Fig. 3 shows the FTIR spectra of the BAPBACP monomer system with 3.5% Fe(AcAc)₃ at different curing temperatures; compared with Fig. 2, they are similar. The C(T)s of the cyano group for the BAPBACP monomer systems are shown in Fig. 4. The change of C(T) of the cyano group in the catalyzed system beyond 210 °C was quicker than that in the neat system, indicating that the cure reaction of the cyano group was speeded up, evidently as a result of the existence of Fe(AcAc)₃. After curing at 350 °C for 0.5 h, the band at 2223 cm⁻¹ had disappeared completely, indicating that with the addition of 3.5% Fe(AcAc)₃, the formation of the triazine structure became easier and more triazine groups were formed in the crosslinked structure of poly(BAPBACP) resin. With the existence of phenol hydroxyl, which was generated during the ring-opening polymerization of benzoxazine, the cyano groups had a high tendency for catalysis by metal ions (Fe³⁺) through coordination with the cyano groups, as shown in Scheme 3. The mechanism involved the formation of a metal complex intermediate with reduced electron density at the carbon atom, which could react with the nucleophilic nitrogen of another cyano group to form triazine and regenerate the catalyst.^22,22,28 Additionally the band at 1680 cm⁻¹ disappeared, meaning that the C–N stretching of the Schiff base was not oxidized in the BAPBACP monomer system with 3.5% Fe(AcAc)₃.
:::::
## Instruction
List every figure and scheme that the passage on curing the BAPBACP monomer system refers to, in the order they first appear.

## Data
:::::
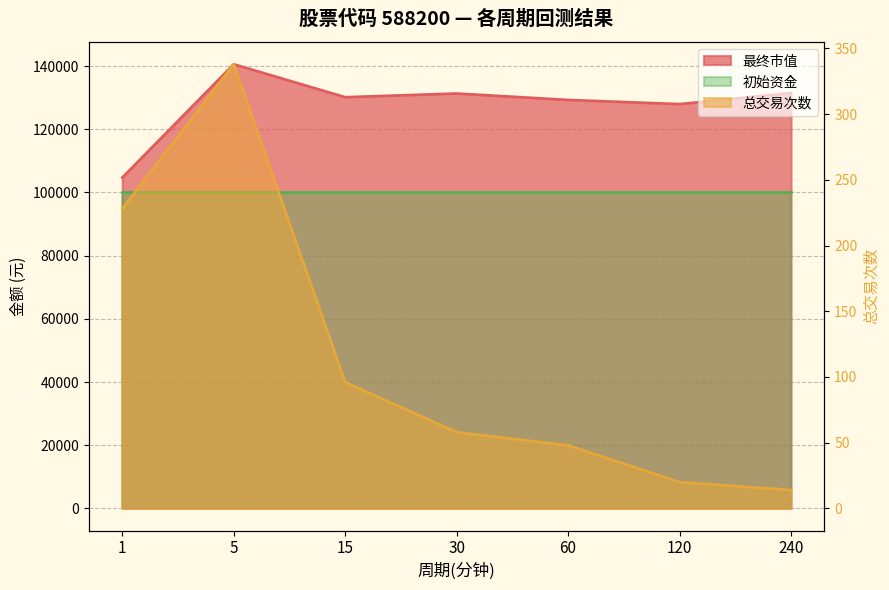

How many lines are shown in the chart?

2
:::::
## Solution for this exercise
Fig. 3, Fig. 2, Fig. 4, Scheme 3